Document extract START
Studio album by Oak Ridge Boys
- Released: March 30, 1980
- Genre: Country
- Label: MCA
- Producer: Ron Chancey

Oak Ridge Boys chronology
| The Oak Ridge Boys Have Arrived (1979) | Together (1980) | Greatest Hits (1980) |

Singles from Together
- "Trying to Love Two Women" Released: April 19, 1980; "Heart of Mine" Released: July 19, 1980; "Beautiful You" Released: November 15, 1980;

= Together (The Oak Ridge Boys album) =

Together is the sixth major studio album by The Oak Ridge Boys, released in 1980. The album appeared on the Billboard 200 on March 29, 1980, staying for six weeks and reaching a peak position of #154, and made the Top 10 on the Top Country Albums chart.
Document extract END
Data provided START
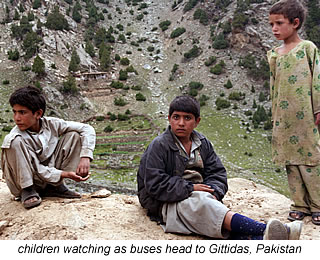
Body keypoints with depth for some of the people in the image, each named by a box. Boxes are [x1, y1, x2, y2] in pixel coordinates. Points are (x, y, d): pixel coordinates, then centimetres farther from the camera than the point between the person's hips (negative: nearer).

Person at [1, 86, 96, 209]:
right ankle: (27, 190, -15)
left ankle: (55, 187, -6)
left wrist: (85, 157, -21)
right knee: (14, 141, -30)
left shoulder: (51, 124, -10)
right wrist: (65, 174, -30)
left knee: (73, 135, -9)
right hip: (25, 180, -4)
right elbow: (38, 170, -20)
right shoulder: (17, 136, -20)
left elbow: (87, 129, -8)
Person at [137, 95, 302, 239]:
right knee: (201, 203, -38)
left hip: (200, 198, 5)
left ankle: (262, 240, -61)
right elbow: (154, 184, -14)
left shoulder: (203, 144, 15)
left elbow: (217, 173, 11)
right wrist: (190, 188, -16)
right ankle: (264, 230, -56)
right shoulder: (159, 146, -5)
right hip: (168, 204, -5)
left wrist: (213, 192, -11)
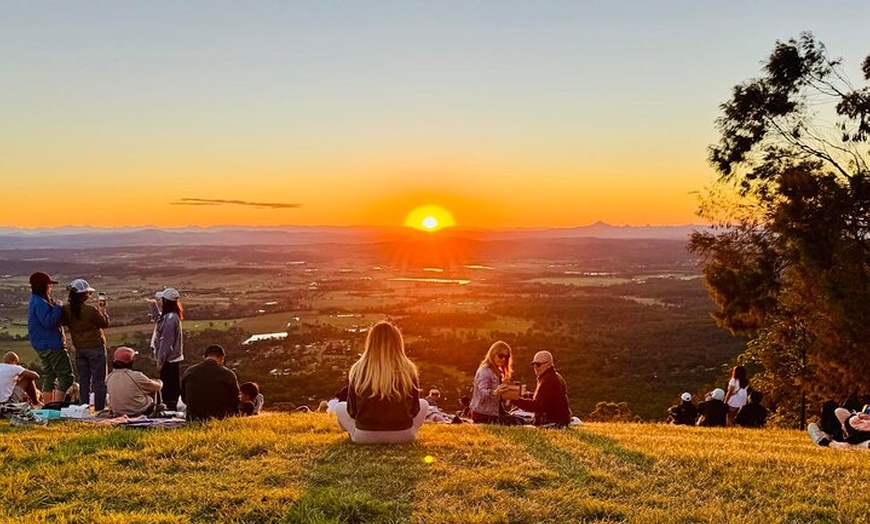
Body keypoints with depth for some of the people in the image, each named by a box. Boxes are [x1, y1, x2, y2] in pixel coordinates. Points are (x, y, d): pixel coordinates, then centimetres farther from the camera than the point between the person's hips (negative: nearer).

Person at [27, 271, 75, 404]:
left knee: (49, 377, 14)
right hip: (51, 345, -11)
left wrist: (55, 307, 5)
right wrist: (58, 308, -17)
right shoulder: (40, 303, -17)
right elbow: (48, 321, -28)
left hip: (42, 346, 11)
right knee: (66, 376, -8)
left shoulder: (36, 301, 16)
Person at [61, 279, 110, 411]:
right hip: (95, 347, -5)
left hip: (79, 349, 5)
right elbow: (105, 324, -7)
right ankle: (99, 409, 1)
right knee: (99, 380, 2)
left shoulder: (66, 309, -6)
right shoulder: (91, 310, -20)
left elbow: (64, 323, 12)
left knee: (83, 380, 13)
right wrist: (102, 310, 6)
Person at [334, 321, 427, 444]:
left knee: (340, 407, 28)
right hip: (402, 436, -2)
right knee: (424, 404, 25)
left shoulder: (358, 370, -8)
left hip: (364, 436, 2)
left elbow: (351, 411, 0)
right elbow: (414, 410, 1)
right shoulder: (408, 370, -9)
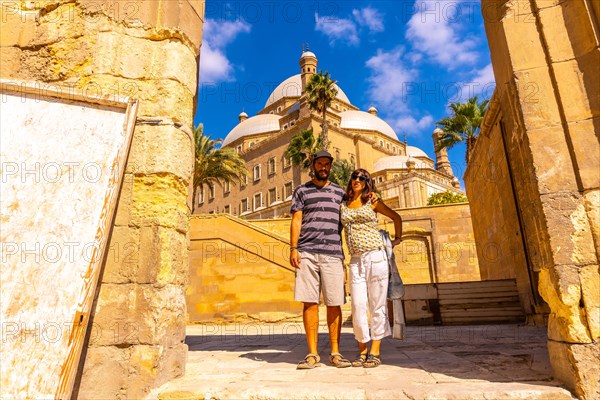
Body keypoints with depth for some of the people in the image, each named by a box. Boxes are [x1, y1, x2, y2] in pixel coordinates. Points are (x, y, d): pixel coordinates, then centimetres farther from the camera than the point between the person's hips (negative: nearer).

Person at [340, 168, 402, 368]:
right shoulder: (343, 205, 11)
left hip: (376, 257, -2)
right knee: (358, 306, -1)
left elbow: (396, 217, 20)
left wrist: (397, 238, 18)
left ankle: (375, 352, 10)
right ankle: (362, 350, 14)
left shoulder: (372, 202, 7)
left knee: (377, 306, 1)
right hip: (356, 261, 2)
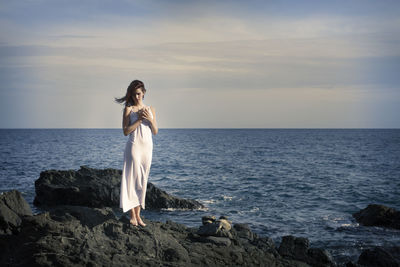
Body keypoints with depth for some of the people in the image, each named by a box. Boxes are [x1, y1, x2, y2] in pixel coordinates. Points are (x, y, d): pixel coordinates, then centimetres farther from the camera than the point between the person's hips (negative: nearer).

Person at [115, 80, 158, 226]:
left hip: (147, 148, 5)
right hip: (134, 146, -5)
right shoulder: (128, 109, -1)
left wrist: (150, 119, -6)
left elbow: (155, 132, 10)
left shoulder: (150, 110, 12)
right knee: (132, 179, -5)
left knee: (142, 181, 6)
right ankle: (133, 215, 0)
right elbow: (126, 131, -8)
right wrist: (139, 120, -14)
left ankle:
Data provided END
Check your understanding:
A. In the article on Together, repeat the passage from "Together is the" up to and including "Country Albums chart.", word for word.
B. According to the article on Together, how many weeks did the album stay on the Billboard 200?
C. Decide whether each statement agrees with the article on Together, and back each yes or no with a quotation from it: (i) Ron Chancey produced the album. (ii) The album came out on the Columbia label. (iii) The album made the Top 10 on the Top Country Albums chart.

Response list:
A.
Together is the sixth major studio album by The Oak Ridge Boys, released in 1980. The album appeared on the Billboard 200 on March 29, 1980, staying for six weeks and reaching a peak position of #154, and made the Top 10 on the Top Country Albums chart.

B. Six weeks.

C.
(i) Yes: "Producer: Ron Chancey"
(ii) No: "Label: MCA"
(iii) Yes: "made the Top 10 on the Top Country Albums chart"